La bonne solution est de proposer un lien dans le libellé de l’avertissement pointant sur une page du site internet, par exemple dans vos  « mentions légales » où vous précisez l’utilisation que vous faites des cookies, leur nature et comment les désactiver depuis les différents supports utilisés (mobile, desktop et différents navigateurs).
Vous pouvez vous inspirer du texte suivant : https://www.info-web.org/mentions-legales#cookies
Gardez à l’esprit que la tendance en la matière est à la transparence : profitez-en pour rassurer vos visiteurs et communiquez de façon pédagogique sur le sujet.

Avertissement cookies avec acceptation préalable du visiteur

Dans tous les autres cas que ceux spécifiés précédemment, vous devez demander l’acceptation préalable du visiteur et la possibilité de choisir s’il y a plusieurs type de cookies.

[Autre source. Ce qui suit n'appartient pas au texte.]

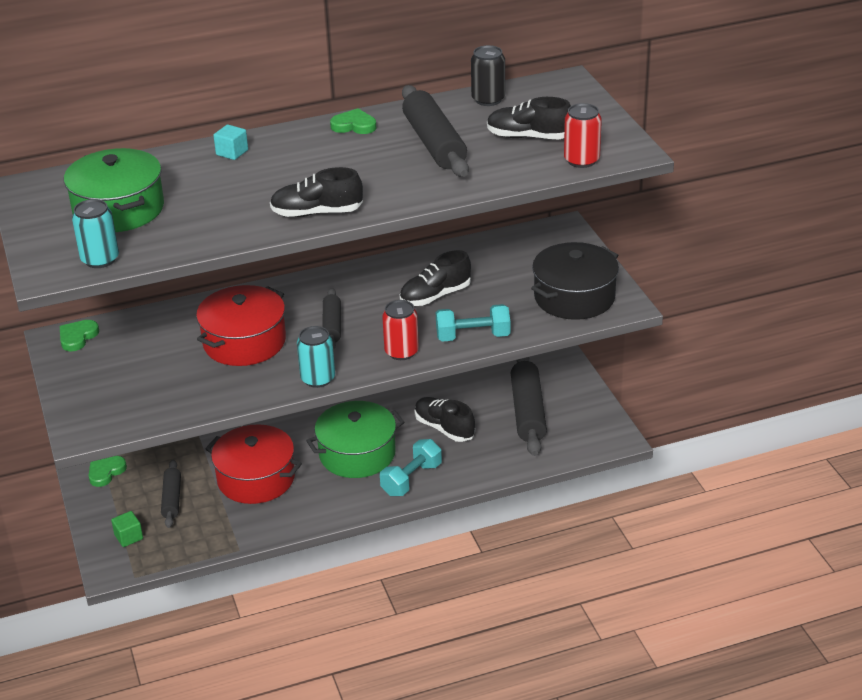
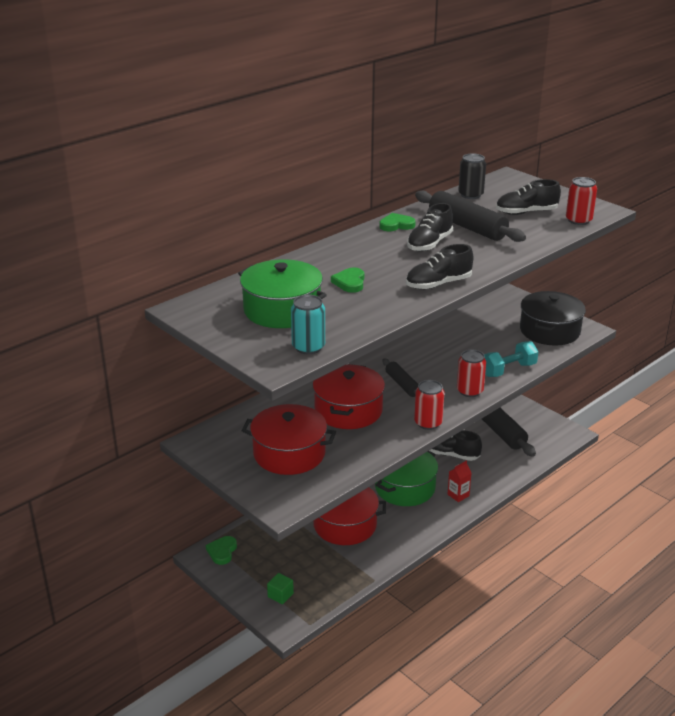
camera: 25 degrees left, 5 degrees down
green heart [60,320,99,351] -> green heart moved to [331,267,365,293]
black rolling pin [161,460,181,528] -> none
turquoise cube [213,124,248,160] -> none
turquoise can [297,326,335,388] -> red can [414,380,445,430]
turquoise dumbbell [380,439,442,496] -> red carton [448,460,471,502]
black shoe [399,250,471,306] -> black shoe moved to [407,203,453,252]
none -> red pot [241,404,336,475]

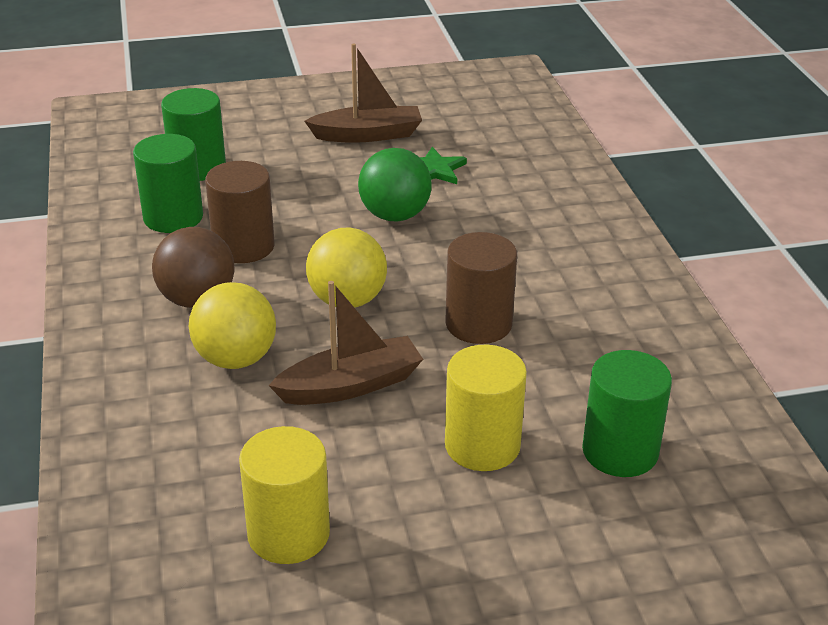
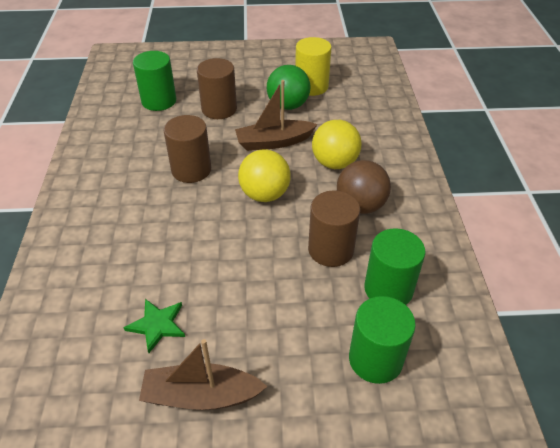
camera: 170 degrees left, 10 degrees up
green ball [358,148,432,222] -> green ball moved to [267,65,311,110]
yellow cylinder [445,345,527,471] -> brown cylinder [197,58,237,119]

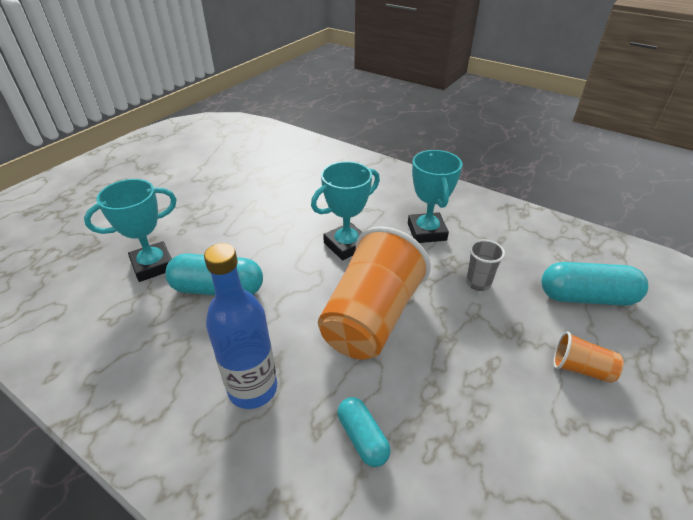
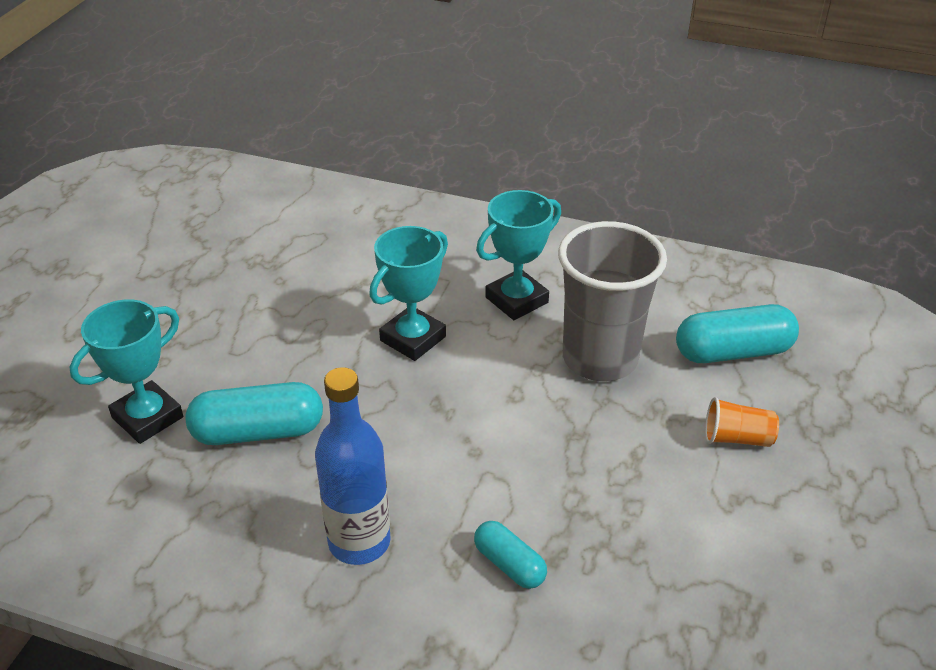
camera: 15 degrees left, 0 degrees up
orange cup [318,226,431,360] -> none
turquoise trophy [408,150,462,243] -> turquoise trophy turned 75 degrees clockwise [476,190,561,320]
grey cup [466,240,505,291] -> grey cup [558,221,667,381], size x2.31

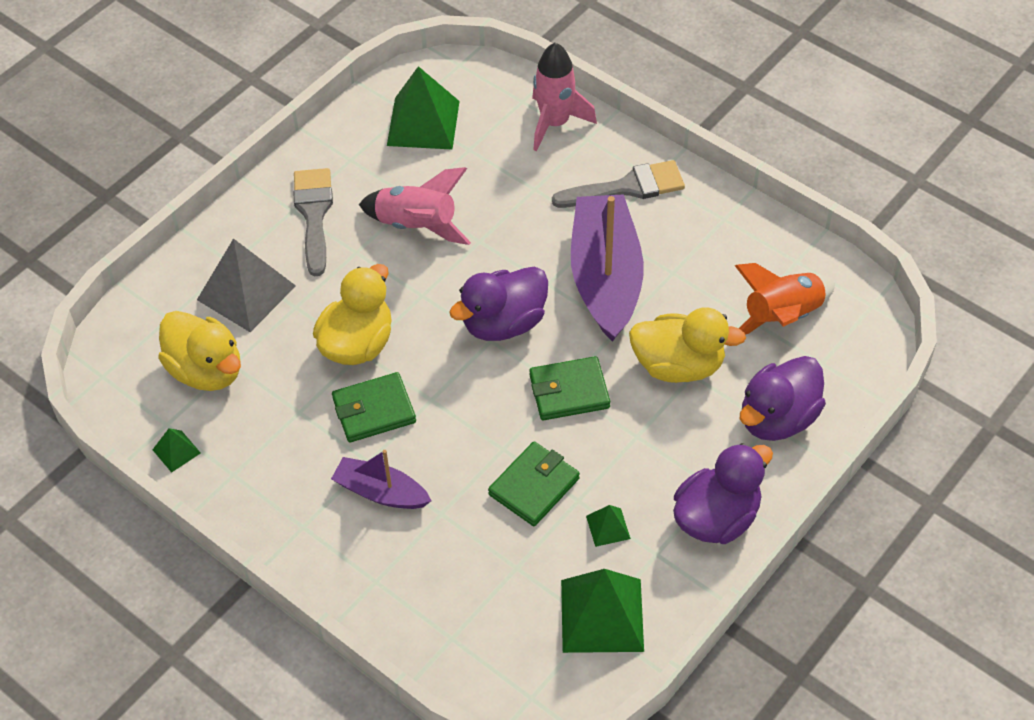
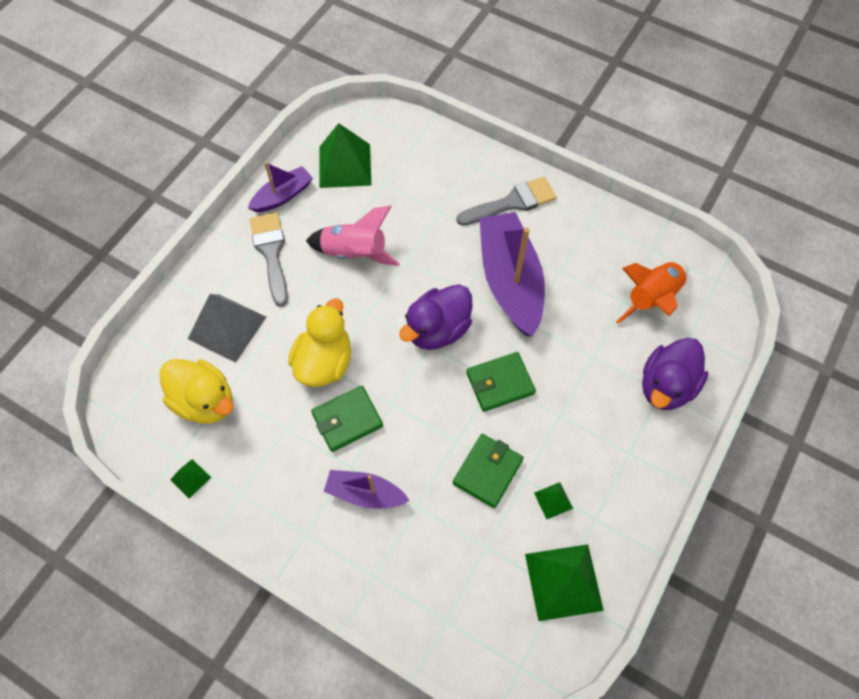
camera: 10 degrees left, 10 degrees up
pink rocket [532,42,597,151] -> none
yellow duck [629,307,746,383] -> none
purple duck [673,443,773,544] -> none
none -> purple boat [248,162,313,212]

Attention : dans de très nombreux cas l’avertissement cookie ne respecte pas exactement les règles posées par la CNIL. En général on constate trois types d’erreurs :

   - les cookies sont transférés chez le visiteur avant même son consentement
   - le visiteur ne peut plus revenir en arrière une fois l’acceptation validée
   - le visiteur ne peut pas différencier le cookie qu’il souhaiterait accepter et refuser.
 

Dans les faits, on constate que les traceurs sont rarement conformes à la législation, particulièrement dans la qualité de l’information préalable : de très nombreux utilisateurs n’ont pas compris que leur navigation allait servir pour alimenter des statistiques marketing et publicitaires.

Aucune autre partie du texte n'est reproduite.